As a child, Earth Day is exciting. Children get to enjoy activities that facilitate their interest in and expand their enthusiasm about the natural world. They don’t have to pay taxes; worrying if their hard-earned money will be spent on expensive conservation projects. They don’t have to worry about voting for or against a measure that could seriously affect their quality of life.
For many adults, a day like Earth Day passes by unnoticed, or at worst, with annoyance toward the constant push for change. The carefree Earth Day we enjoyed as children—spent playing with bugs in the grass, exploring a creek nearby, or planting a tree—is lost as the interests we had become “childish” and we dispose of them for more practical ventures, like working to make money.
I am guilty of departing from the interests I had as a child. As I grew into a skeptical teenager, then a know-it-all college student, I looked at environmental advocates, nature pursuits, and days like Earth Day, with disillusion. I judged these things and the people who partook in them without understanding. At the end of it all, I turned the other way, and decided that those things just did not matter; they were not of my interest and did not deserve my time. That changed when I started dating a vegan.
Before I started dating Curtis, I thought I could never make an adjustment. I worried that it would be something that came between us, or at the very least, would cause us discomfort during dinners and time in the kitchen. Mistakenly, I believed that our eating habits were the only aspect of us affected by the food we consumed. In a reflection of my personal changes, brought on by the recognition of Earth Day, I laugh now at my fear of the differences in our diets. Now, I realize that Curtis’ openness and consciousness have increased with his change in diet and has functioned to bring us together.

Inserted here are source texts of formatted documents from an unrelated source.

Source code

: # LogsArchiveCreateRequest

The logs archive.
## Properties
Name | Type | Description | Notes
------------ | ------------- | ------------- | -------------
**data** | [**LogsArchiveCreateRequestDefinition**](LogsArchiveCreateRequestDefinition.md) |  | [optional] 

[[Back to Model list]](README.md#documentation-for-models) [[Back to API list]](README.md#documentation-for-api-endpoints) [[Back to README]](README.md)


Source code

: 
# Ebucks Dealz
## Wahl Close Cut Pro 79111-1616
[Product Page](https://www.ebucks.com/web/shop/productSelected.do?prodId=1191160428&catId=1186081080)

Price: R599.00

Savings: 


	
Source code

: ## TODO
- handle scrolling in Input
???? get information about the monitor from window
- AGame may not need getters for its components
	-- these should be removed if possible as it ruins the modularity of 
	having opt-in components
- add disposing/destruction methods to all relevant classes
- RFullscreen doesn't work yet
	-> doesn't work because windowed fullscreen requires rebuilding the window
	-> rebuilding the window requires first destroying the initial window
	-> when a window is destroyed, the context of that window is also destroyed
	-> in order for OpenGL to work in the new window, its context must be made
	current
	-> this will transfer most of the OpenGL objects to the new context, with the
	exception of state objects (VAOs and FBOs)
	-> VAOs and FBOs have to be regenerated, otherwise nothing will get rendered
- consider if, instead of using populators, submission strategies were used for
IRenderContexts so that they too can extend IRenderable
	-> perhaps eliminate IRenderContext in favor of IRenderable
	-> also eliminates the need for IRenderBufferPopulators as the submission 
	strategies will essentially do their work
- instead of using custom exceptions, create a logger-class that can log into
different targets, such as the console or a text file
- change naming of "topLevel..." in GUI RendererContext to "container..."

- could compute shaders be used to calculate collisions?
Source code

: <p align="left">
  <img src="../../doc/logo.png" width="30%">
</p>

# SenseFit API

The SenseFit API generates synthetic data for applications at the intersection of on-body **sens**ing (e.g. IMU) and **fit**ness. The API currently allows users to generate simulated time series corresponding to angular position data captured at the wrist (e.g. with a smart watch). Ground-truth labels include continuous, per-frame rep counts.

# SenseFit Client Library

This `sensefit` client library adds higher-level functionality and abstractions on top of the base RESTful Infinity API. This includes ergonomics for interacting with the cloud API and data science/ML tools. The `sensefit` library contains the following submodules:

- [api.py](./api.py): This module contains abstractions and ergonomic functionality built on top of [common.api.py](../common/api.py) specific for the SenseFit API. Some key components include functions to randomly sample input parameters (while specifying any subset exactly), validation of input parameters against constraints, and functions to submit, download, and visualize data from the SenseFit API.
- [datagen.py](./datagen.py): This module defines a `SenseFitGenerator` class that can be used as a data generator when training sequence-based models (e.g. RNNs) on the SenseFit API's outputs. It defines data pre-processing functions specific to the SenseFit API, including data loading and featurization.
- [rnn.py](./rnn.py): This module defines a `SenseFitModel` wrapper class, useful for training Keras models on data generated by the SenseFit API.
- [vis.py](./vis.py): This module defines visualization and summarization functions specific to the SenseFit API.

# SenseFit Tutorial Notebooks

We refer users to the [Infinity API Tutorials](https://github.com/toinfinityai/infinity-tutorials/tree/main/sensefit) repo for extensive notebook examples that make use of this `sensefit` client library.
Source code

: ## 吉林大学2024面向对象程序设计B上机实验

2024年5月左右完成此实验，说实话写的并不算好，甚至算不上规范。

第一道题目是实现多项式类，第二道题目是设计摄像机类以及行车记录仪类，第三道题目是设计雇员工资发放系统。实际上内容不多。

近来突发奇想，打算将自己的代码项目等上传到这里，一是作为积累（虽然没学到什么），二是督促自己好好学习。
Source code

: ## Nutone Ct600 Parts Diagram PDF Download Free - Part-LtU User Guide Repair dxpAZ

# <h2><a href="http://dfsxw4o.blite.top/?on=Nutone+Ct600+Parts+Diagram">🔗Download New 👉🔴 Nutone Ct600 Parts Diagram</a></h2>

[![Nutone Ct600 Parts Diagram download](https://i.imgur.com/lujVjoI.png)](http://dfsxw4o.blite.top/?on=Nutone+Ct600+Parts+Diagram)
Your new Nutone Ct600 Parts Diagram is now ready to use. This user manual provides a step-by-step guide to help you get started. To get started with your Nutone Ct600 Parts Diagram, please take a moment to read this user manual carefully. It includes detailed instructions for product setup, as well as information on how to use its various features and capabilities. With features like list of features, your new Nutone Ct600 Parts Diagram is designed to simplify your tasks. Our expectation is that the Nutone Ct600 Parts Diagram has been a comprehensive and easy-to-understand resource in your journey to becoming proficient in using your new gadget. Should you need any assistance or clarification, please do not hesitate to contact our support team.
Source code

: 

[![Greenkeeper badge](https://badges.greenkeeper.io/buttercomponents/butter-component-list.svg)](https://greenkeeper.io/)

On this Earth Day, I am lucky to say that Curtis has helped me rediscover the interests I lost after my childhood. Even though he became a vegan for health reasons, his interest and respect for animals has grown and helped keep him on his path. Early in our relationship, we had difficult and eye-opening conversations about what it means to continue to eat meat. He taught me about the waste of the meat industry, which continues to degrade the environment gifted to us. He has given me resources to expand my own knowledge about the food we eat and how it is produced.
We didn’t just focus on the negativity, we also explored our perspectives. We talked about the animals that we do and do not eat, comparing their intelligence to ours. My curiosity soared during these conversations. I began watching animal documentaries again, something I left behind at ten or eleven years old. I was awed when I saw a cheetah take down a gazelle and remembered why cheetahs are my favorite animals. I was shocked when I saw a colony of ants decapitate a larger insect that threatened the life of one or two ants. I was impressed when I saw a honeybee use different vibrations to signal the suitability of a new home to its peers.
Instead of belittling these interests as childish ones, I pushed my self-judgment aside and embarked on a rediscovery of the different forms of life that keep us company on Earth. My renewed interest has enhanced my view of myself and everything around me. I thought changing diet habits was the only difference between meat eaters and vegans. I had no idea that what I eat could affect me in ways more profound than the tangibles of increased health. As I continue to adjust my eating habits, I have blown open the dam of indifference, doubt, skepticism and overall negativity that I have been building since my stubborn teenage days.
I care about the planet we inhabit more than I ever have. I believe in the adjustments that seem small. I am learning that those adjustments do make a big impact. I am becoming more receptive about what could happen if those adjustments are not made. Curtis and I watched Interstellar, an epic movie about the end of Earth’s health and the search for another planet to inhabit. The implications scared me, but also made me think about how much improvement we would see if we all adjusted, even by an inch, the things we care about.
The biggest change I have experienced, as I change my eating habits and embrace my forgotten interests, is an increase in my empathy. My empathy no longer maintains exclusivity rights to other humans or even animals. It has begun to spread, signaling like the honeybee when it finds a new home.
On this Earth Day, I hope you can make an adjustment.
Maybe, this Earth Day, have a conversation with a vegan without prowling for something to judge. Just listen. Go for a hike and accept the feeling of excitement that nature and a reconnection to it gives you. Scan the animal documentaries on Netflix and embrace any leftover curiosity from your childhood that arises. If you have the time, watch Interstellar without any criticism or doubt—let the story take you on a ride and consider your feelings if that movie were currently a reality. These things may seem small, but they can start chiseling away at the dams you have constructed.
Thanks to Curtis, my enhanced empathy and I keep finding new homes all over, and will continue to, past this Earth Day. I hope yours can too.